Interesting People mailing list archives

Big Brother would be envious...


From: David Farber <dave () farber net>
Date: Sun, 14 Oct 2007 11:43:50 -0400



Begin forwarded message:

From: dewayne () warpspeed com (Dewayne Hendricks)
Date: October 14, 2007 7:16:13 AM EDT
To: Dewayne-Net Technology List <xyzzy () warpspeed com>
Subject: [Dewayne-Net] Big Brother would be envious...

[Note:  This item comes from reader Thomas Leavitt.  DLH]

From: Thomas Leavitt <thomas () thomasleavitt org>
Date: October 13, 2007 7:36:02 PM PDT
To: Dewayne Hendricks <dewayne () warpspeed com>
Subject: Big Brother would be envious...


You might wear computing's next wave

By BRIAN BERGSTEIN, AP Technology Writer /Fri Oct 12, 4:01 PM ET/
<http://news.yahoo.com/s/ap/20071012/ap_on_hi_te/wearable_computing>

[...]

Graduate students at the Massachusetts Institute of Technology's Media Lab had black plastic badges around their necks that analyze multiple factors — including motion and speech patterns — to detect the level of engagement two people are exhibiting in a conversation.

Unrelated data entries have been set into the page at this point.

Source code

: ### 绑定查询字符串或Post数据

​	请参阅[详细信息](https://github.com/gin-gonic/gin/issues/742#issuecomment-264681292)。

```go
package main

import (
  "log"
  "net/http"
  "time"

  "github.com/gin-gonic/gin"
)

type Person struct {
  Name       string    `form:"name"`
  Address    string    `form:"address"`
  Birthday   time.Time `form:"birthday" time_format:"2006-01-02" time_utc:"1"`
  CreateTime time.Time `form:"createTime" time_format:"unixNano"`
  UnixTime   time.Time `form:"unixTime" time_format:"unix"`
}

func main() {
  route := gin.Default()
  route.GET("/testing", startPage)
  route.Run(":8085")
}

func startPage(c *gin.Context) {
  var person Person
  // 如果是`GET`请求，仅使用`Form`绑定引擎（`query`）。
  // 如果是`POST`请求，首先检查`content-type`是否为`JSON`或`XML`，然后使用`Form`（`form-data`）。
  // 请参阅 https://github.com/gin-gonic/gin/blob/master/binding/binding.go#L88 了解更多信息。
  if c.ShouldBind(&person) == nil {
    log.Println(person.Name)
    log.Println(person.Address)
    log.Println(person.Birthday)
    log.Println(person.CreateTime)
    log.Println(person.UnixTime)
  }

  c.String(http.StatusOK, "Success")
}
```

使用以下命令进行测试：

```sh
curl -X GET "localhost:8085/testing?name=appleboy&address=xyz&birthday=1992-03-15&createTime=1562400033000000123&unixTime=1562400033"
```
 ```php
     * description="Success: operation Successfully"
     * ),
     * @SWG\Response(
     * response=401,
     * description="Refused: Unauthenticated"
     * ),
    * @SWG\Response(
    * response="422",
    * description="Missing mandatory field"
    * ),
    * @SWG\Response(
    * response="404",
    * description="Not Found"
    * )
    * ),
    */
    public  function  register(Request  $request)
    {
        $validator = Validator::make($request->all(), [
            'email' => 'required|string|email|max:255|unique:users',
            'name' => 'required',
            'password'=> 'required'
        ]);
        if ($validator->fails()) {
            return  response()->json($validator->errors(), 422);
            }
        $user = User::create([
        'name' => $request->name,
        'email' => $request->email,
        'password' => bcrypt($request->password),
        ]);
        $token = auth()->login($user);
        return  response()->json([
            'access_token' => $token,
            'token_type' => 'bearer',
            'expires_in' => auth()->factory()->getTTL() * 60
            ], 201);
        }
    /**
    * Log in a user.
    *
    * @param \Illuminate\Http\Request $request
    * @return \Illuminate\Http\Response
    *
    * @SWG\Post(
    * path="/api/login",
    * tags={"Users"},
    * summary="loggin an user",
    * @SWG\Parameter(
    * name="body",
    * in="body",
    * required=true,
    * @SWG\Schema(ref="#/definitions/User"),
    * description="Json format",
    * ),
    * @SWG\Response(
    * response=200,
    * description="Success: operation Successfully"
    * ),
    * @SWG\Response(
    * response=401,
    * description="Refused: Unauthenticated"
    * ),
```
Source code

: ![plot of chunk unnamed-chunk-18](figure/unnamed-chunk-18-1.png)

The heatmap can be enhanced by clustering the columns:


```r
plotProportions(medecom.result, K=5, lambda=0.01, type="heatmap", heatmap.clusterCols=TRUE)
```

Information gathered from the badges, which weigh just a few ounces and are a bit smaller than a deck of cards, can be sent wirelessly to a computer or a phone to give their wearers helpful tips. Sales reps could be advised that a customer's interest seems to be waning. A doctor could be alerted to indications of depression in a patient being monitored remotely.

[...]

.. or, schools could require students to wear them, and then automatically alert the teacher when a student ceases paying attention. Or school administrators when a particular teacher's students consistently failed to remain engaged. Managers could be alerted when customer service reps. don't appear to be displaying an appropriate level of engagement with the customer, or when a sales associate doesn't meet the requisite level of cheeriness (although I'd guess that voice stress analysis is already doing this for telephone customer service reps). The possibilities are endless. The article suggests the could be used to analyze for "social network analysis" inside corporations... even more reasons to avoid corporate America in my book.